La società è caratterizzata stavolta da adolescenti tenuti sotto controllo attraverso l’ipnosi di una tecnologia fine a sé stessa e privata di contenuti reali, mentre gli adulti risultano del tutto snaturati, vuoti come sono di ogni autorità: non sanno più essere né genitori consapevoli né docenti convincenti.

 

A corroborare questo scenario devastato è una disposizione governativa che rimuove ogni possibilità di entrare in contatto con una più profonda consapevolezza di sé.

 

Non si può osare la visione diretta della morte perché essa va allontanata ed esorcizzata attraverso una sorta di rimozione collettiva, utile a non pensare oltre il proprio quotidiano presente e a non elaborare alcun lutto nel futuro.

 

Non si può vivere la spontaneità del più gratuito dei sentimenti umani, l’amore, perché occorre amare con un preciso scopo.

 

Infine, ma non ultimo, non si può accrescere il proprio sapere né porre in dubbio le proprie conoscenze, perché ormai è vietato leggere. Esiste persino un reato letterario punibile a norma di legge.

 

Vietato leggere, vietato avere idee.

 

In una società così mal messa sopravvivono, anzi proliferano – come nell’habitat più opportuno – camorra, malaffare ed ignavia. E quando attesissimo arriverà l’happy end, scopriremo – non senza una certa amarezza – che questo mondo disperato non sarà salvato da un genitore o da un docente (ce ne sono fin troppi, nel libro, che stanno lì ad autodenunciarci tutti, per essere diventati icone caricaturali di noi stessi), ma da una simpatica nonnina, scrittrice fumatrice e risoluta, che andrà a finire la vita con il suo amante sulla tomba di Stevenson, dopo aver salvato una coppia di ragazzine, ree di esser state ribelli al divieto di leggere.

 

Sono loro, Help e Farenàit, le giovani eroine di tutta la vicenda. Il riferimento a Sofia ed agli altri bambini  bonsai del mai abbastanza compianto Paolo Zanotti viene spontaneo. Quel romanzo descriveva uno scenario apocalittico e forse profetico: una Genova franata,  un tempo non troppo remoto in cui gli animali sono scomparsi, tutte le isole del Pacifico sono sommerse da un mare che sembra un mostro di plastica e  il sole brucia e fonde, tant’è che solo nelle serre si può vivere.

Qui invece, nel romanzo della Cilento, lo scenario è Napoli, una città marcescente e stramba, ridotta com’è ad uno strano ammasso di tecnologia e degrado, con auto volanti tipiche delle visioni di un futuro prossimo, ma anche moto truccate di assoluta attualità.

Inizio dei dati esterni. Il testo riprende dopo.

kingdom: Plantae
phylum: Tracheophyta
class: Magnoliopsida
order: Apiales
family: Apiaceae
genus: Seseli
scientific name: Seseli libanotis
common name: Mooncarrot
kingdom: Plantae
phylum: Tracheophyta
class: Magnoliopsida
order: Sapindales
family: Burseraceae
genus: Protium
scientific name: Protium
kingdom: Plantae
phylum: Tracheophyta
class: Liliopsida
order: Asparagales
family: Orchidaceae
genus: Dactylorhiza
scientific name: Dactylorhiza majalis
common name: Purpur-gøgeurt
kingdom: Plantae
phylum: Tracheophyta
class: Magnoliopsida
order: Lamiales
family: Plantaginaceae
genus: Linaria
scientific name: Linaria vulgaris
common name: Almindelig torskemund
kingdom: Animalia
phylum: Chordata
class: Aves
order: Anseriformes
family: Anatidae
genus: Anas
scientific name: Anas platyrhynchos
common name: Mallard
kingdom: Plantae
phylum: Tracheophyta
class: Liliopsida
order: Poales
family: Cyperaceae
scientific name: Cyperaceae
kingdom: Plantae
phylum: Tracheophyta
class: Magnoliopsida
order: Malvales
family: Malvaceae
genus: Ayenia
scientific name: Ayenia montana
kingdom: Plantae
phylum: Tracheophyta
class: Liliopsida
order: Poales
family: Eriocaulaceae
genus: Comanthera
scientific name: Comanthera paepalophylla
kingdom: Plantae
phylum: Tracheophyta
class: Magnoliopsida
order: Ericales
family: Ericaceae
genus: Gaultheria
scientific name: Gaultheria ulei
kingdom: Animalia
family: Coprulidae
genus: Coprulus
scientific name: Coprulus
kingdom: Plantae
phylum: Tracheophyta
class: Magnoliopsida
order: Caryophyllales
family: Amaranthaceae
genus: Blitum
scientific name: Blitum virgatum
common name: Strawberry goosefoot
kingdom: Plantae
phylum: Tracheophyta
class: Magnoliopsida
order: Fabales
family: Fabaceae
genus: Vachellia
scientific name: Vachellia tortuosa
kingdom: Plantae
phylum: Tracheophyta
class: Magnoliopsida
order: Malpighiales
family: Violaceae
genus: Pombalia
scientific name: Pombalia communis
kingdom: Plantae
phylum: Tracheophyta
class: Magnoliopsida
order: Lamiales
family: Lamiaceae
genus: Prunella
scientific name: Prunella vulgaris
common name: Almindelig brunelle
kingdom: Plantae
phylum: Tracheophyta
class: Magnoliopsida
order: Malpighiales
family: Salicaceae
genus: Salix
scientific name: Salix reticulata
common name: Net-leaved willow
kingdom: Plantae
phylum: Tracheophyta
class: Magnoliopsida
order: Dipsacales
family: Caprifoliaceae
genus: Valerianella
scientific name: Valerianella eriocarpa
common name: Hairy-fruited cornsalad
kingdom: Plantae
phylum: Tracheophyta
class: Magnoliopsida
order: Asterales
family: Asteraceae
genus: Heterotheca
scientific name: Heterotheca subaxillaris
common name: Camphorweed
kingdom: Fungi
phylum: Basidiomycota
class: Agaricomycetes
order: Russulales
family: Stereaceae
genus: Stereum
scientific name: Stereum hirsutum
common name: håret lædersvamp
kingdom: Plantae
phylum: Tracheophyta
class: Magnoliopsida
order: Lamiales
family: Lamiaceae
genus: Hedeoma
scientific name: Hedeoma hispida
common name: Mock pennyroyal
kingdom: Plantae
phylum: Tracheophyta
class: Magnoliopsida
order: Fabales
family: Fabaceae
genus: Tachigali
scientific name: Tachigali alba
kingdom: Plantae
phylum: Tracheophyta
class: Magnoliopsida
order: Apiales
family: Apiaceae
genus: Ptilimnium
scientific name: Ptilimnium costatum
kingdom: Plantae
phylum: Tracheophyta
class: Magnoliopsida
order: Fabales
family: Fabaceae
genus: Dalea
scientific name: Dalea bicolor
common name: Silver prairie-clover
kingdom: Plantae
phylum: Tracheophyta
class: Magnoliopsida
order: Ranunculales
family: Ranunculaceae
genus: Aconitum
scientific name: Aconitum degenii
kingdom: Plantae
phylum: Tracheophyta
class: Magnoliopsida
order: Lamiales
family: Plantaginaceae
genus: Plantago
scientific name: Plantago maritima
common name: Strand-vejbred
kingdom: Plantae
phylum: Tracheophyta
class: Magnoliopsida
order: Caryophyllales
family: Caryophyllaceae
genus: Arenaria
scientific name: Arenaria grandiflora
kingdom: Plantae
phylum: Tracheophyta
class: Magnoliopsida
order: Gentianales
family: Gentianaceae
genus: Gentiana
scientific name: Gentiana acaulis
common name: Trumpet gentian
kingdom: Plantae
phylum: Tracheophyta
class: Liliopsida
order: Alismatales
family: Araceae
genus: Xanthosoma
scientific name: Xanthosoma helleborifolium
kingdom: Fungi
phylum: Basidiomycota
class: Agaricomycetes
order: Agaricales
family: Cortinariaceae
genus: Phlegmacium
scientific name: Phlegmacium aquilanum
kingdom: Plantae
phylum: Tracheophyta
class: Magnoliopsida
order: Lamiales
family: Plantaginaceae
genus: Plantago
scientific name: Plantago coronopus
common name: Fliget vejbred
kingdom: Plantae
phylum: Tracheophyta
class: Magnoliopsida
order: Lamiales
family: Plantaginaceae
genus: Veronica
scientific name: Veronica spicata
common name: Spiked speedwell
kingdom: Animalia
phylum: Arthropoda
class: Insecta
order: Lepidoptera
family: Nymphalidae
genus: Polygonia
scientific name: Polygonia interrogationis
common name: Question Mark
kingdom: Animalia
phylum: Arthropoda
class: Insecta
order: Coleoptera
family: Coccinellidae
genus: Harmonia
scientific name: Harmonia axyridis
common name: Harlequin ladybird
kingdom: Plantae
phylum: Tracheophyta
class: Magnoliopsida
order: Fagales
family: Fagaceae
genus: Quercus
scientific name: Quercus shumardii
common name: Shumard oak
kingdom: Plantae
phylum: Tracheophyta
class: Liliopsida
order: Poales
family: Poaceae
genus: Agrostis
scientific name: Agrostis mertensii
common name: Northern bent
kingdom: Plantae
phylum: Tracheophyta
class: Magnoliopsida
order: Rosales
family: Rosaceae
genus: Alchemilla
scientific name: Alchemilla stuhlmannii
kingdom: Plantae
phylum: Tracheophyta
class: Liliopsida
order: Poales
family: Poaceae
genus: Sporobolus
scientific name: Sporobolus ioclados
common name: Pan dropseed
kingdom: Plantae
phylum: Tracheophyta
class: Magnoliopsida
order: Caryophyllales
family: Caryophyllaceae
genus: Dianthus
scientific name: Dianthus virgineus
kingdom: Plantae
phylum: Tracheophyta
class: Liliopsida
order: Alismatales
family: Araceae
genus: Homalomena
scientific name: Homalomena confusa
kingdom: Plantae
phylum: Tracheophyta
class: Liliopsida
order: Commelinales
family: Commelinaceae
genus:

E’ in questo mondo in necrosi che piomberanno improvvisi il Maestro e Margherita, i bambini di Dickens, la metamorfosi di Gregor Samsa, la passione bruciante di Cime tempestose, l’orrore dei delitti di Poe.

 

Atto di trasgressione suprema, la lettura diventerà, nell’epopea distopica di Help e Farenàit, rito iniziatico che si compirà attraverso lo scambio e la condivisione di un oggetto proibito: non una canna o un video hard, ma un libro.

 

I libri, ridotti a merce di napoletanissimo contrabbando, torneranno così paradossalmente ad essere ciò che forse per l’attuale generazione di adolescenti non sono più: strumenti di consacrazione all’età adulta, veicolo di affinità elettive, simboli trasgressivi. E nel loro essere rivelatori di verità intime, di dubbi profondi, di conoscenze “altre” questi vecchi rottami di carta alla fine vinceranno, come la nonnina in fuga verso Samoa col suo Venceslao o come gli insetti nella teoria evolutiva di Darwin.

 

Vinceranno, dicevamo, con la loro forza maieutica, tornando ad insinuare nei giovani qualcosa che sembrava perso per sempre, in noi e in loro: la speranza.